• [Work item]:
Up through the line that contains "some kind of evidence that", retype the entries exactly, beginning at the very first line.

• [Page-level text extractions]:
____________________
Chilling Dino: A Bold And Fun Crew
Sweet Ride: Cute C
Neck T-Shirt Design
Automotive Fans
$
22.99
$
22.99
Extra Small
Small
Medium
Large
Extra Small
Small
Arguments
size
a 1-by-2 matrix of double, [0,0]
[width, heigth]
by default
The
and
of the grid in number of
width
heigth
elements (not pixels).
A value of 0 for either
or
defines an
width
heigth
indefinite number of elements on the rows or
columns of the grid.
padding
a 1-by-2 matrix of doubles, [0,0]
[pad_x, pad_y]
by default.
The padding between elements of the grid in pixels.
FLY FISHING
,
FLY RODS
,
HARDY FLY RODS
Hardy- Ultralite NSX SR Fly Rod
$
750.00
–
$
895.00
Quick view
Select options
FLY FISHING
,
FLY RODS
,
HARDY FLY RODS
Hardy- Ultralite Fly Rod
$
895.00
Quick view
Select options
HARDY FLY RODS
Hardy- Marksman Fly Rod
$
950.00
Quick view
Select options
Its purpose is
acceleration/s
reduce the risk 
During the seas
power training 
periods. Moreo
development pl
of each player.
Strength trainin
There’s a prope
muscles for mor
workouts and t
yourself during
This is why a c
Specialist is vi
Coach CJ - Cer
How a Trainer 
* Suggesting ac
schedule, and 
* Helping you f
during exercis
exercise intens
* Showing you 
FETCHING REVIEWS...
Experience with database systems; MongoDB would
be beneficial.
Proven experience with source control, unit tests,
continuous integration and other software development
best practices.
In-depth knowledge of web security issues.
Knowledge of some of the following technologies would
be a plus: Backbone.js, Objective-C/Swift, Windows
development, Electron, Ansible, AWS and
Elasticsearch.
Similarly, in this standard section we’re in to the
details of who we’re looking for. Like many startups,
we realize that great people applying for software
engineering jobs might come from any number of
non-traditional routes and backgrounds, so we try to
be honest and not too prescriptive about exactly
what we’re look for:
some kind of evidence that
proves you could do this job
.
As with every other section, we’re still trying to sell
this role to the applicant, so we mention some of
____________________
• [Solution for this problem]:
Chilling Dino: A Bold And Fun Crew
Sweet Ride: Cute C
Neck T-Shirt Design
Automotive Fans
$
22.99
$
22.99
Extra Small
Small
Medium
Large
Extra Small
Small
Arguments
size
a 1-by-2 matrix of double, [0,0]
[width, heigth]
by default
The
and
of the grid in number of
width
heigth
elements (not pixels).
A value of 0 for either
or
defines an
width
heigth
indefinite number of elements on the rows or
columns of the grid.
padding
a 1-by-2 matrix of doubles, [0,0]
[pad_x, pad_y]
by default.
The padding between elements of the grid in pixels.
FLY FISHING
,
FLY RODS
,
HARDY FLY RODS
Hardy- Ultralite NSX SR Fly Rod
$
750.00
–
$
895.00
Quick view
Select options
FLY FISHING
,
FLY RODS
,
HARDY FLY RODS
Hardy- Ultralite Fly Rod
$
895.00
Quick view
Select options
HARDY FLY RODS
Hardy- Marksman Fly Rod
$
950.00
Quick view
Select options
Its purpose is
acceleration/s
reduce the risk 
During the seas
power training 
periods. Moreo
development pl
of each player.
Strength trainin
There’s a prope
muscles for mor
workouts and t
yourself during
This is why a c
Specialist is vi
Coach CJ - Cer
How a Trainer 
* Suggesting ac
schedule, and 
* Helping you f
during exercis
exercise intens
* Showing you 
FETCHING REVIEWS...
Experience with database systems; MongoDB would
be beneficial.
Proven experience with source control, unit tests,
continuous integration and other software development
best practices.
In-depth knowledge of web security issues.
Knowledge of some of the following technologies would
be a plus: Backbone.js, Objective-C/Swift, Windows
development, Electron, Ansible, AWS and
Elasticsearch.
Similarly, in this standard section we’re in to the
details of who we’re looking for. Like many startups,
we realize that great people applying for software
engineering jobs might come from any number of
non-traditional routes and backgrounds, so we try to
be honest and not too prescriptive about exactly
what we’re look for:
some kind of evidence that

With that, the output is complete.